- Operated: 1916–present
- Location: 2525 Benton Pike (Northeast); Cleveland, Tennessee, United States;
- Coordinates: 35°9′41″N 84°50′2″W﻿ / ﻿35.16139°N 84.83389°W
- Industry: Home appliances
- Products: built-in ovens; freestanding double ovens; cooktops;
- Employees: 1,500 (2012)
- Volume: 1,500,000 square feet (140,000 m^{2})
- Owner: Whirlpool Corporation

= Whirlpool Cleveland plant =

Whirlpool Cleveland plant is an appliance manufacturing plant in Cleveland, Tennessee owned by Whirlpool Corporation.

==History==

===Old plant===
The original manufacturing plant in Cleveland, Tennessee, first opened its doors in 1917 as the Hardwick Stove Company, which was later purchased by Maytag in 1981. One year before in 1916, another plant in Cleveland, Tennessee was originally founded as the Dixie Foundry, producing wood, coal, and eventually gas and electric ranges.

In 1958, Dixie Products bought Magic Chef, establishing a major manufacturing presence in Cleveland.
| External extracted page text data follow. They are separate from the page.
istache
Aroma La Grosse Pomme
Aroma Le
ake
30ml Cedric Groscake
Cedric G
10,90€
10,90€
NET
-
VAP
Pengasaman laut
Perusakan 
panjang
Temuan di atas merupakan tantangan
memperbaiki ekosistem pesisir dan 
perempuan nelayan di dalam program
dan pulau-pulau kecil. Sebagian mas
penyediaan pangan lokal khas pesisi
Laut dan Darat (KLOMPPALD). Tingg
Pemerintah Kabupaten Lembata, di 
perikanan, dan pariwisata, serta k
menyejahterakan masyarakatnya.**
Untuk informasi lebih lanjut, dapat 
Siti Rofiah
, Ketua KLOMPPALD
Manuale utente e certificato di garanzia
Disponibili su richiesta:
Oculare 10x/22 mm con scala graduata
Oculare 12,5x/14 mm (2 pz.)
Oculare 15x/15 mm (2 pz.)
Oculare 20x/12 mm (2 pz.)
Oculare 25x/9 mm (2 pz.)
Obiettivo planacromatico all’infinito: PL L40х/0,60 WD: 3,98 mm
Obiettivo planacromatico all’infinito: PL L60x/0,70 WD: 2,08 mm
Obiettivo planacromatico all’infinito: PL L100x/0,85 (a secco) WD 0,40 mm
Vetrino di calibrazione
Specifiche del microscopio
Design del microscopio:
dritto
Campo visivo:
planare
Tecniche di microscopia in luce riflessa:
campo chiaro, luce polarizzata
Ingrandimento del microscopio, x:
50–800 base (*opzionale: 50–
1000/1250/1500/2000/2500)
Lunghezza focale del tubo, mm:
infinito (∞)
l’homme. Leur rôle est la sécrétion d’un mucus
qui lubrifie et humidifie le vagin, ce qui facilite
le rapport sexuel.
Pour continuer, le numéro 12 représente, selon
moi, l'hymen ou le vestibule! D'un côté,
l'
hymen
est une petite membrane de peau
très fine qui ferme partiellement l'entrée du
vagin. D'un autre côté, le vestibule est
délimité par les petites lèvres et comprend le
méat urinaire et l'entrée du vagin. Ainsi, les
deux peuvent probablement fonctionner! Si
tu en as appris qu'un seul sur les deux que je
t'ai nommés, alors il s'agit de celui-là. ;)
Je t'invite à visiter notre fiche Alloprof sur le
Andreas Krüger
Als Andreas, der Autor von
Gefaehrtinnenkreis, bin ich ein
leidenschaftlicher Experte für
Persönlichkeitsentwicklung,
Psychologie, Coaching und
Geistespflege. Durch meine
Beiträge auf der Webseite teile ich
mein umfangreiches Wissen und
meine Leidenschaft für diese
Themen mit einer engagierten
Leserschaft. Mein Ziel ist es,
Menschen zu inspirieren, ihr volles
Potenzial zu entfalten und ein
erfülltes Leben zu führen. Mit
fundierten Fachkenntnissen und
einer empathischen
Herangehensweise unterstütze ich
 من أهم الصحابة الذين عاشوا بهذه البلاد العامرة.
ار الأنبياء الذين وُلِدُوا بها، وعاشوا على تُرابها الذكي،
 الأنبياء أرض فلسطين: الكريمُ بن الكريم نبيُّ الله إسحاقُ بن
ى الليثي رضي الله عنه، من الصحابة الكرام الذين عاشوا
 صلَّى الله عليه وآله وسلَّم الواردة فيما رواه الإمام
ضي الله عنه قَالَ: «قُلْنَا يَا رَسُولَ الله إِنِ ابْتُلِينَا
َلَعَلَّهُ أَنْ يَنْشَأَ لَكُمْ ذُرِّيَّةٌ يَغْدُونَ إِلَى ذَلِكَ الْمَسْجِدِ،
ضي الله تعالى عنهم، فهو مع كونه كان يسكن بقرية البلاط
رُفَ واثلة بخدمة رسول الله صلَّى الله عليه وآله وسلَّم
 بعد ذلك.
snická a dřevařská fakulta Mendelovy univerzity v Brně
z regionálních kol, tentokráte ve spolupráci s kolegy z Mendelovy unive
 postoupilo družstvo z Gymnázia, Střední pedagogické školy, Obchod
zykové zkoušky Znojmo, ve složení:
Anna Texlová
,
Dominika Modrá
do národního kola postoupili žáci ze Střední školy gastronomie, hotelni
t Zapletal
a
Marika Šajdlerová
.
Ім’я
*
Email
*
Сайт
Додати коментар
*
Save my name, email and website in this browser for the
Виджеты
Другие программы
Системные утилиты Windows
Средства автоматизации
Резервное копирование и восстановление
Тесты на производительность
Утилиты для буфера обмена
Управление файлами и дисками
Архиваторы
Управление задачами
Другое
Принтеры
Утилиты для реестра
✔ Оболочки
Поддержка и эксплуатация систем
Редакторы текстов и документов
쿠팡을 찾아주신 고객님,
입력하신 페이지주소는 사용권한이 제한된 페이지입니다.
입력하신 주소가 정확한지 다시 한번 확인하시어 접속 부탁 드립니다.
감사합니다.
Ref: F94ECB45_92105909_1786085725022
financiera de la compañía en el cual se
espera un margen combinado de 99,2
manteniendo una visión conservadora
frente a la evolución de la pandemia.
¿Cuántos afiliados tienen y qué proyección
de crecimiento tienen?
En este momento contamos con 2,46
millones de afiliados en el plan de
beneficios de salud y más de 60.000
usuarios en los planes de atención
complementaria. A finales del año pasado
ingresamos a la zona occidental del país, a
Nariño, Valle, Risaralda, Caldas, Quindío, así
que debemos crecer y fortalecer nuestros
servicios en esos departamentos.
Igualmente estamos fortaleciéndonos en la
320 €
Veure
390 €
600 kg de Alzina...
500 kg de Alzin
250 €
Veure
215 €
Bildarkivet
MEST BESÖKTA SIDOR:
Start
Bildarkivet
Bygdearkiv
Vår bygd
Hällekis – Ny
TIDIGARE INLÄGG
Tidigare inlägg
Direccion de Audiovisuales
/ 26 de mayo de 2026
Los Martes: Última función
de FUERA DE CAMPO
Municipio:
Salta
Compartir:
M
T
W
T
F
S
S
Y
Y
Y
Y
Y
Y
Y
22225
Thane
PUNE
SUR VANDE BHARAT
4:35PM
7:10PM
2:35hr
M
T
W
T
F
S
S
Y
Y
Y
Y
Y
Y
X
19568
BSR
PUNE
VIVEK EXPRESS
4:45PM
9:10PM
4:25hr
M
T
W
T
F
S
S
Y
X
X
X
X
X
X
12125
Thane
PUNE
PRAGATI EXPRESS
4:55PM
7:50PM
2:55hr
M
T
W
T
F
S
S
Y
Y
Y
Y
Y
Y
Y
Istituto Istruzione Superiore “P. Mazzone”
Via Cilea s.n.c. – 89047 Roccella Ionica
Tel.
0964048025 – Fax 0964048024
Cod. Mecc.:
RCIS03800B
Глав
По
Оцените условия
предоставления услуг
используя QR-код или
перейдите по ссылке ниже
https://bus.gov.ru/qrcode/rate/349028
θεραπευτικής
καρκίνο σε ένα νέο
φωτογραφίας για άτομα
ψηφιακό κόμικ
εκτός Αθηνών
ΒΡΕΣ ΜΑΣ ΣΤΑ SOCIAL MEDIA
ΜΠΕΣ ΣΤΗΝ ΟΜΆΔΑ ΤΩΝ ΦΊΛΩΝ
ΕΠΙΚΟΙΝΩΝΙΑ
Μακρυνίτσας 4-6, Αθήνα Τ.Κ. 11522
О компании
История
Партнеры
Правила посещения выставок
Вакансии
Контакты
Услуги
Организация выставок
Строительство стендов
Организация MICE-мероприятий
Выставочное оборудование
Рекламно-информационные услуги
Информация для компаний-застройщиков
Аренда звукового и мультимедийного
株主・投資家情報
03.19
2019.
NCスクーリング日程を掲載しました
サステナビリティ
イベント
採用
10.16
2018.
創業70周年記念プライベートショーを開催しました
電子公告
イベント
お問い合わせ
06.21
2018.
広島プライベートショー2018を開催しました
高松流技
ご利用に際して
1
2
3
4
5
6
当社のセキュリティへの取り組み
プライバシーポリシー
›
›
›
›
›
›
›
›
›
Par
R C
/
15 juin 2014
Later, Magic Chef expanded its Cleveland operations significantly by adding microwave ovens, employing nearly 1,800 workers by the late 1970s.

In 1986, Magic Chef, including its Cleveland plant, was acquired by Maytag for $740 million. Later, Maytag aggressively consolidated its recently acquired subsidiaries in the 1990s in Cleveland, Tennessee, merging the former Hardwick Stove Co. and Magic Chef operations into the unified division of Maytag Cleveland Cooking Products, employing 2,800 workers in 2001.

In early 2006, the Maytag plant in Cleveland, Tennessee, was acquired by Whirlpool Corporation along with the company. In 2007, Whirlpool shifted production of freestanding cooking ranges from the Cleveland, Tennessee plant to factories in Tulsa, Oklahoma, and Mexico, eliminating 400 jobs in Cleveland.

===New plant===
In the late 2000s, the Whirlpool manufacturing plant in Cleveland, Tennessee, operated out of an aging, 100-year-old facility at 740 King Edward Avenue. To modernize, Whirlpool broke ground on a new $120 million, LEED-certified, 1-million-square-foot facility on Benton Pike in 2010.

On April 10, 2012, Whirlpool opened a new manufacturing plant in Cleveland, Tennessee replacing a 123-year-old facility. The $200 million project manufactures premium cooking appliances for Whirlpool's portfolio of brands and added about 130 jobs to an established workforce of 1,500. The project also includes a distribution center.

The original century-old plants (Plants 1 and 2), which had been completely vacated when the new facility opened in 2012, were demolished in 2020. In 2025, the plant in Cleveland, Tennessee, celebrated producing its 9 millionth major kitchen appliance.